DropCircuit, coupled with fan-in, showed remarkable performance enhancement for conditions with large numbers of paths, and no significant effect for small numbers of paths. We believe DropCircuit, being a form of regularization, needs a sufficiently large number of paths to show a positive effect. With a small number of paths, dropping becomes too destructive, specially with a high dropping rate, to show any significant improvement. We believe DropCircuit, like other drop techniques, is introducing independence between paths and promoting the extraction of more useful PrimaryCapsule representations.

During experimentation, we noticed that fan-in routing is usually more robust to using DropCircuit, resulting in more enhancement, specially in the reconstruction setting where using DropCircuit worsened the performance of fan-out routing. We think that this is essentially due to the difference in the softmax direction between fan-out and fan-in routing. DropCircuit effectively means that on average only a fraction of PrimaryCaps capsules, and hence prediction vectors contributing to a given DigitCaps capsule, exist at any given iteration. This introduces stochasticity in the fan-out prediction vector sum since the softmax is across DigitCaps capsules. This in effect will make the output of the DigtCaps layer noisy. This noise may not have a great effect on the norm of the capsules, which determines the object identity, but it makes it difficult for the reconstruction layer to function properly. On the other hand, since fan-in routing softmax is local to each DigitCaps capsule, this means that even with missing prediction vectors, on average it can converge to a more stable prediction vector sum and, hence, output.

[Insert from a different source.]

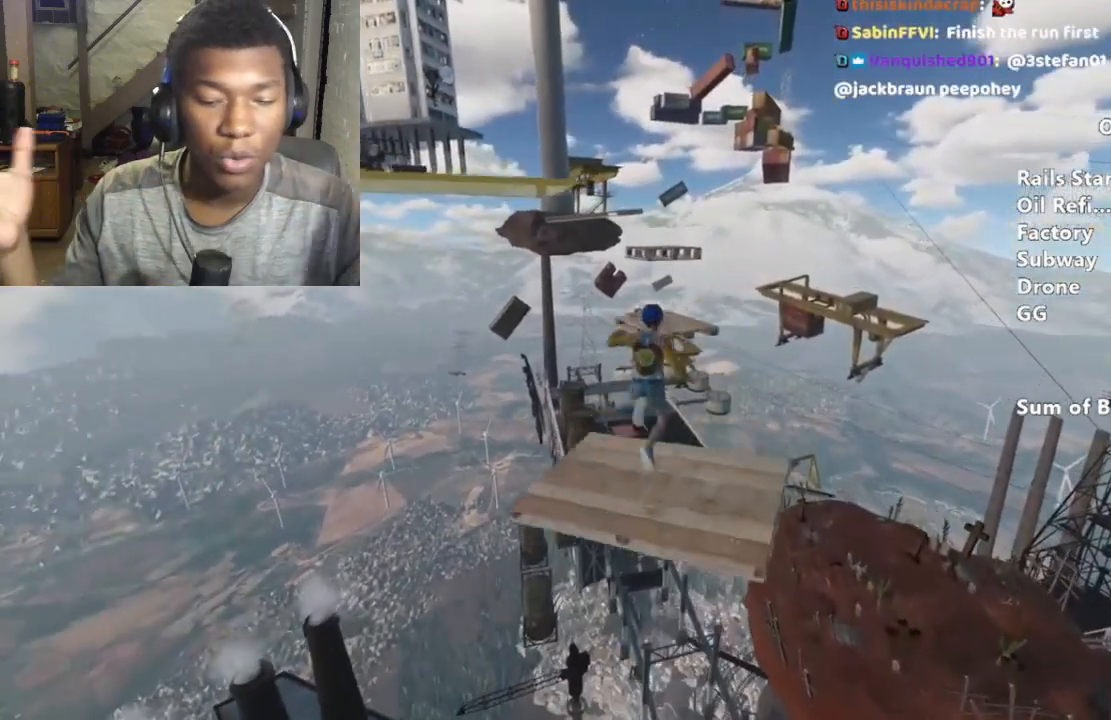
{"keys": ["shift", "w"], "mouse": [], "events": [[67, "space", "up"], [133, "s", "down"], [133, "shift", "down"], [200, "a", "down"], [300, "a", "up"], [300, "s", "up"], [433, "w", "down"]]}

We could achieve a performance comparable to CapsNet with significant parameter savings. This was possible thanks to a careful coordination of depth, multi-path structure and regularization. Essentially, we substituted the wide convolutional layer of CapsNet with deeper narrower paths regularized by DropCircuit. Fan-in routing enabled the effective utilization of DropCircuit regularization, since our experiments show that fan-out routing is less tolerant to DropCircuit (reconstruction cases 3 and 5 in table 2). Another component that contributed to reducing parameter counts was max-pooling which may be considered incompatible with CapsNet and its equivariance aim. However, we showed that it is possible to use max-pooling layers in PathCapsNet, which allowed further parameter savings without sacrificing performance.

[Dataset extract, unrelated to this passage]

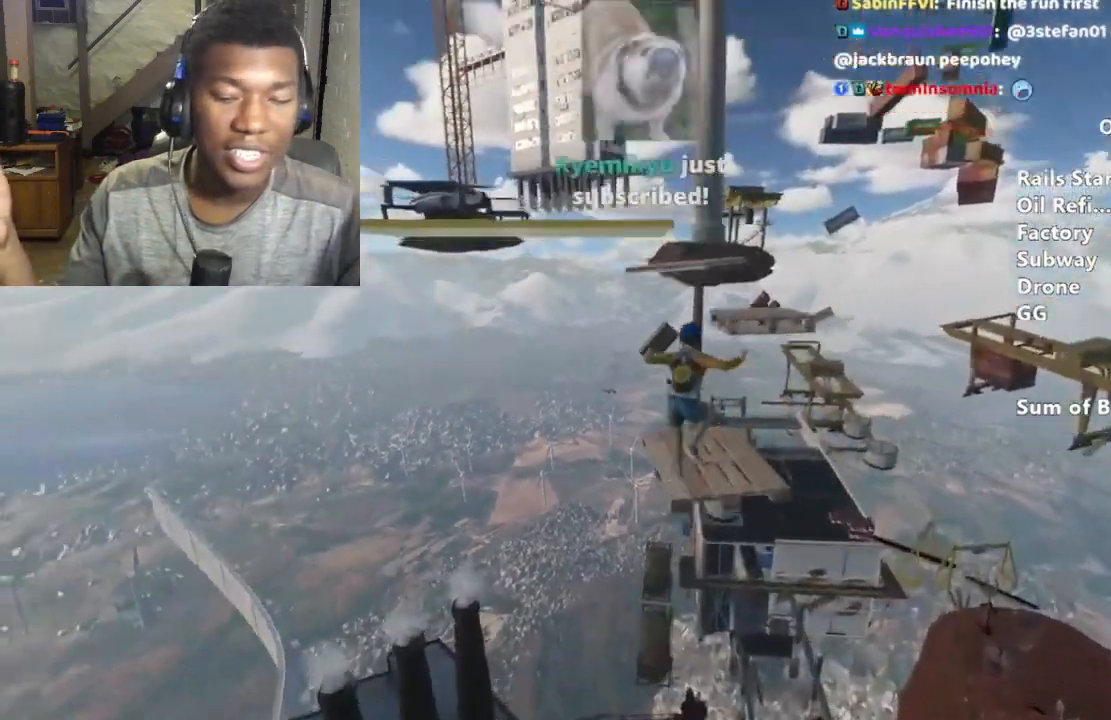
{"keys": ["shift", "w"], "mouse": [], "events": [[167, "space", "down"], [233, "space", "up"], [367, "space", "down"], [433, "space", "up"]]}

Moreover, experiments perturbing different dimensions in the DigitCaps layer confirmed that, even when using max-pooling, different pose parameters can be successfully learned fig. 3. For example, perturbing the first three dimensions of the DigitCaps layer of one of the models fig. 3 suggested that the first dimension in the model was controlling multiple pose parameters, like the elongation of the circular and linear regions and stroke thickness. The second dimension seemed to affect the circle axes orientations and also stroke thickness, while the third dimension resulted in a combination of vertical translation, vertical axis inclination and elongation of the circular part.

Figure 3: Perturbing different dimensions of PathCapsNet-10 (DropCircuit and fan-in). The images in the box are, from the left, the input and the unperturbed reconstruction, respectively.

6 Conclusion

We have introduced PathCapsNet, a multipath capsule network that can achieve better or comparable performance to CapsNet with significant parameter savings. In order to achieve this, we used regularization by DropCircuit along with a new variant of dynamic routing by agreement, fan-in routing. The careful coordination of depth, max-pooling, fan-in routing and DropCircuit allowed for maintaining CapsNet performance, while cutting down parameter counts considerably. Reconstructions with perturbations showed that the use of max-pooling is not necessarily in conflict with retaining location information and pose estimation. The independence of paths renders the model suitable for model parallelism, a property which we didn’t investigate in detail and we leave for future work. We think there is still more space for enhancing PathCapsNet, specially in the reconstruction setting where we believe there is a complex interaction between routing, DropCircuit and reconstruction.